INSTRUCTIONS FOR THE TASK
Count the lines below that contain the word "list", and give only that number.

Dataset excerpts
★ ★ ★ ★ ★ ★ ★

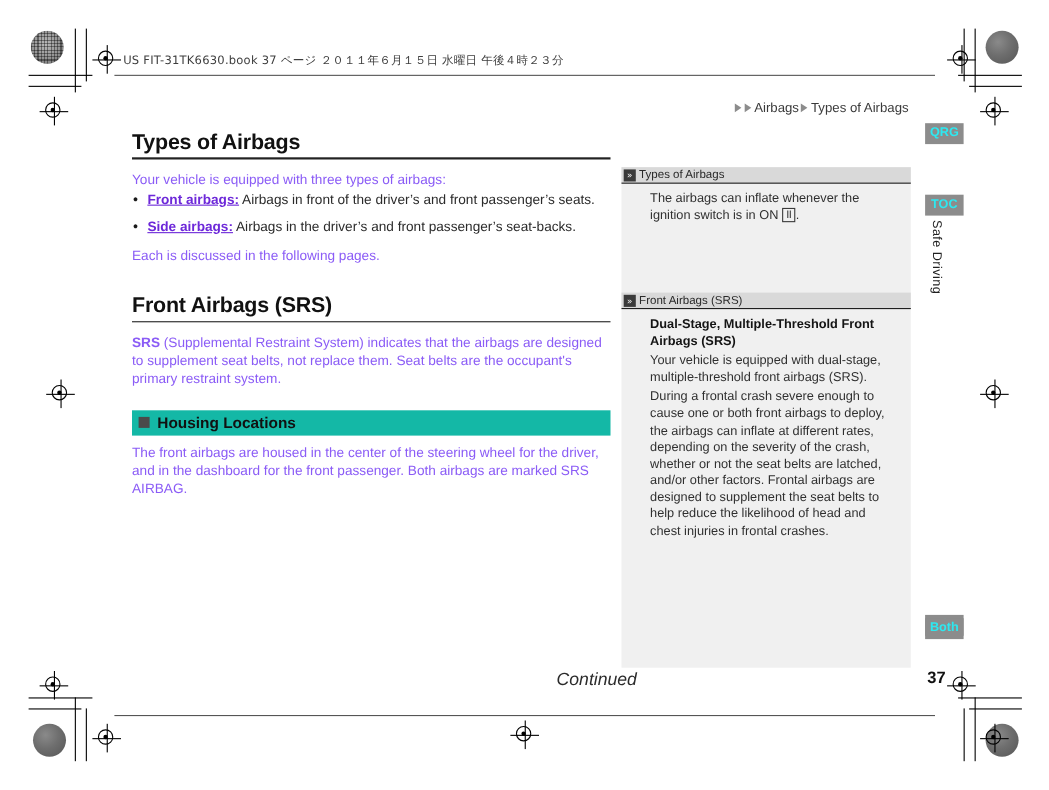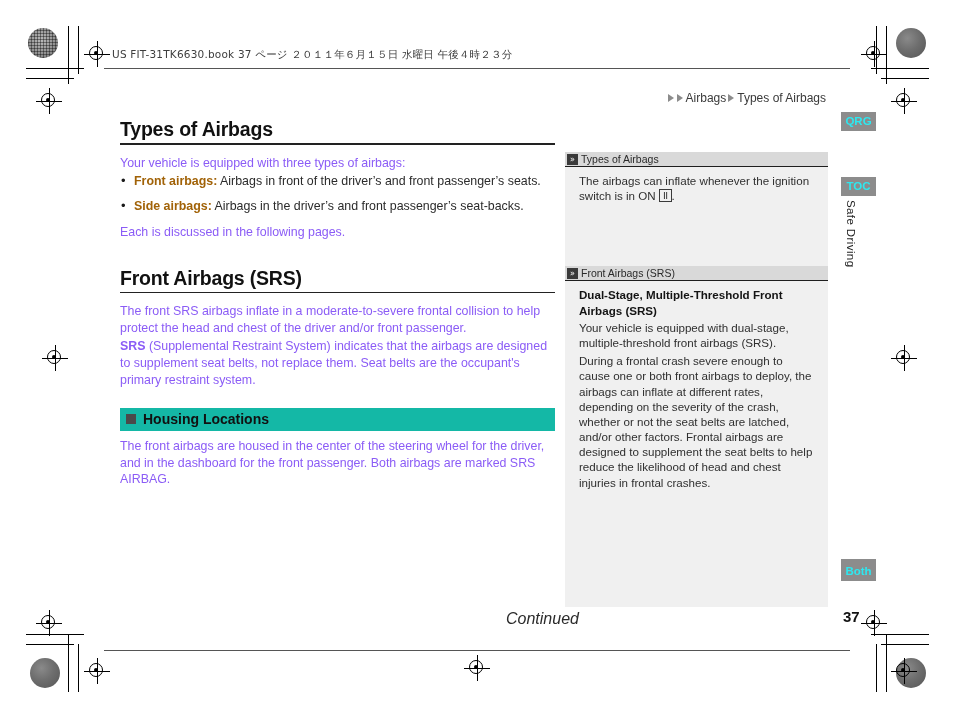--- a/index.html
+++ b/index.html
@@ -120,21 +120,21 @@
     position: relative;
     margin-bottom: 8px;
   }
   ul.airbag-list li:before {
     content: "\2022";
     position: absolute;
     left: 1px; top: -1px;
     font-size: 13px;
     color: #1a1a1a;
   }
-  ul.airbag-list li b { color: #a16207; }
+  ul.airbag-list li b { color: #6d28d9; text-decoration: underline; }
 
   h2.sub-title {
     margin: 26px 0 2px 0;
     font-size: 19.5px;
     font-weight: bold;
     letter-spacing: -.2px;
     color: #111;
   }
 
   .housing-bar {
@@ -187,20 +187,21 @@
     text-align: center;
     flex: 0 0 auto;
     font-family: "DejaVu Sans", sans-serif;
   }
   .panel-head .ph-label {
     font-size: 10.5px;
     color: #2a2a2a;
   }
   .panel-body {
     padding: 6px 12px 8px 14px;
+    margin-left: 12px;
   }
   .panel-body p {
     margin: 0 0 3px 0;
     font-size: 11.6px;
     line-height: 1.31;
     color: #2f2f2f;
   }
   .panel-body p.strong {
     font-weight: bold;
     color: #141414;
@@ -386,21 +387,20 @@
     <li>
       <b>Side airbags:</b><span> Airbags in the driver’s and front passenger’s seat-backs.</span>
     </li>
   </ul>
 
   <p class="body-text">Each is discussed in the following pages.</p>
 
   <h2 class="sub-title">Front Airbags (SRS)</h2>
   <div class="rule"></div>
 
-  <p class="body-text">The front SRS airbags inflate in a moderate-to-severe frontal collision to help protect the head and chest of the driver and/or front passenger.</p>
   <p class="body-text"><b>SRS</b><span> (Supplemental Restraint System) indicates that the airbags are designed to supplement seat belts, not replace them. Seat belts are the occupant's primary restraint system.</span></p>
 
   <div class="housing-bar">
     <span class="sq"></span>
     <h3>Housing Locations</h3>
   </div>
   <p class="body-text housing-body">The front airbags are housed in the center of the steering wheel for the driver, and in the dashboard for the front passenger. Both airbags are marked SRS AIRBAG.</p>
 </div>
 
 <div class="info-panel">

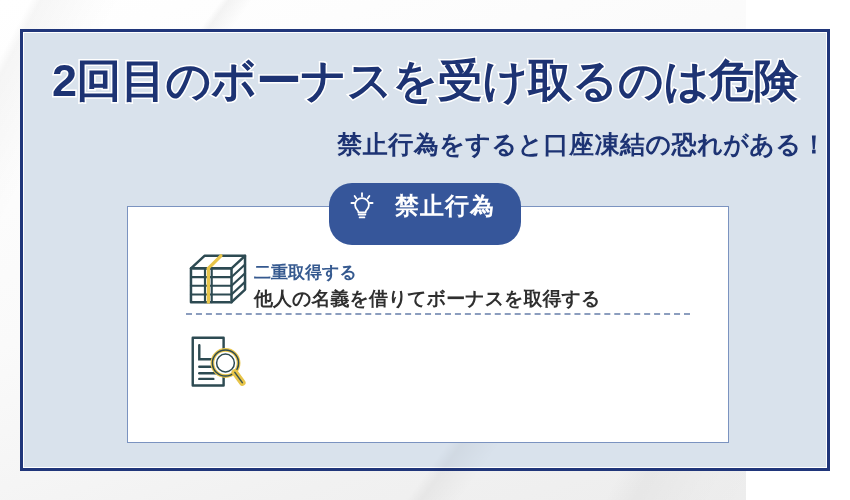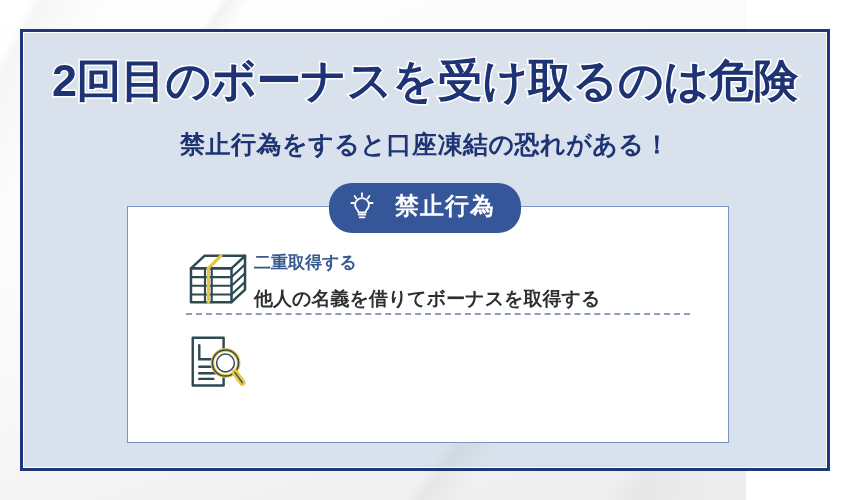--- a/index.html
+++ b/index.html
@@ -75,37 +75,37 @@
     -webkit-text-stroke: 3px #ffffff;
     paint-order: stroke fill;
     white-space: nowrap;
   }
 
   
   #subtitle {
     position: absolute;
     left: 0; right: 0;
     top: 100px;
-    text-align: center;
+    text-align: right;
     font-size: 25px;
     line-height: 1;
     font-weight: 700;
     letter-spacing: 0.5px;
     color: #1d3373;
     white-space: nowrap;
   }
 
   
   #badge {
     position: absolute;
     left: 50%;
     transform: translateX(-50%);
     top: 151px;
     height: 46px;
-    padding: 0 26px 4px 20px;
+    padding: 0 26px 16px 20px;
     border-radius: 23px;
     background: #36569a;
     display: flex;
     align-items: center;
     gap: 20px;
     z-index: 3;
   }
   #badge .bulb {
     display: block;
     width: 26px;
@@ -164,21 +164,21 @@
 
   .row-heading {
     font-size: 17px;
     font-weight: 700;
     line-height: 1.25;
     color: #35598f;
     white-space: nowrap;
   }
 
   .row-desc {
-    margin-top: 14px;
+    margin-top: 4px;
     font-size: 19px;
     font-weight: 700;
     line-height: 1.25;
     color: #2f2f2f;
     white-space: nowrap;
   }
 
   .divider {
     height: 0;
     margin: 2px 38px 2px 58px;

★ ★ ★ ★ ★ ★ ★

ANSWER TO THE EXERCISE
3